Until you have seen more than your own home, you do not understand even that home, for you have nothing with which to compare it. So I discovered in this journey. I knew Constantinople was the greatest city in the Roman Empire. Knowing that, I expected other cities to be very much like the city, but smaller. It was not so, I saw. Most of the towns along the way to Sebasteia were hardly more than fortresses, strongpoints from which to defend the local countryside. Ruins around the walls said many had once been more than that, but how can a town survive, how can its hinterland feed it, when it is continually oppressed by war, as the towns of Anatolia had been since the Persian invasions in the reign of Phokas a long lifetime before?
So much of the countryside, both in the coastal lowlands and in the plateau that makes up the heart of Anatolia, was also all but empty.

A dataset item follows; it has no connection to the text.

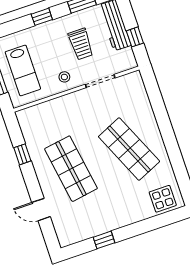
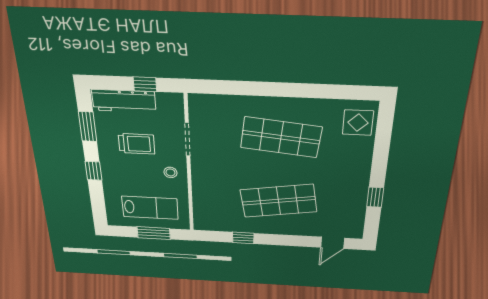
shop shelf: (129, 149) -> (281, 137), turned 30
door: (41, 210) -> (333, 243), moved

Save for the soldiers settled on the land in the military districts in exchange for their service in time of need, broad tracts of what should have been good crop- and pastureland had no farmers or herders on them. Who would want to, who would be mad enough to, work land that would surely be despoiled by an invader in a few years' time?
But the land needed to be worked, for the sake of the towns and for the sake of the fisc. The Mardaites whom I would meet in Sebasteia would not be nearly enough to fill these broad territories, and, in any case, I had more urgent need for them in Europe. Still, I resolved that, if ever I had more folk to resettle, I would put them in Anatolia.
Sebasteia lies just north of the Halys River, a dusty fortress of a place much like the other dusty fortresses I had seen. But when I was riding down the road from Sebastopolis and Siara and first drew near Sebasteia, I cried out in wonder, saying, "Have they given their fields over to flowers?" For the precincts surrounding the town were awash with bright colors, reds, and blues and golds and greens, as splendid a sight, and as unexpected a splendor, as I have ever found.
They were not flowers. They were, as I discovered on coming closer, the tents of the Mardaites. Twelve thousand warriors and their families are not just an army; they are a city. And all that city did me honor as I rode through it, men in white robes and others in rusty mailshirts prostrating themselves in the dirt and shouting my praises in Greek, in Arabic, in Armenian, and Persian, and, for all I know, in other tongues as well.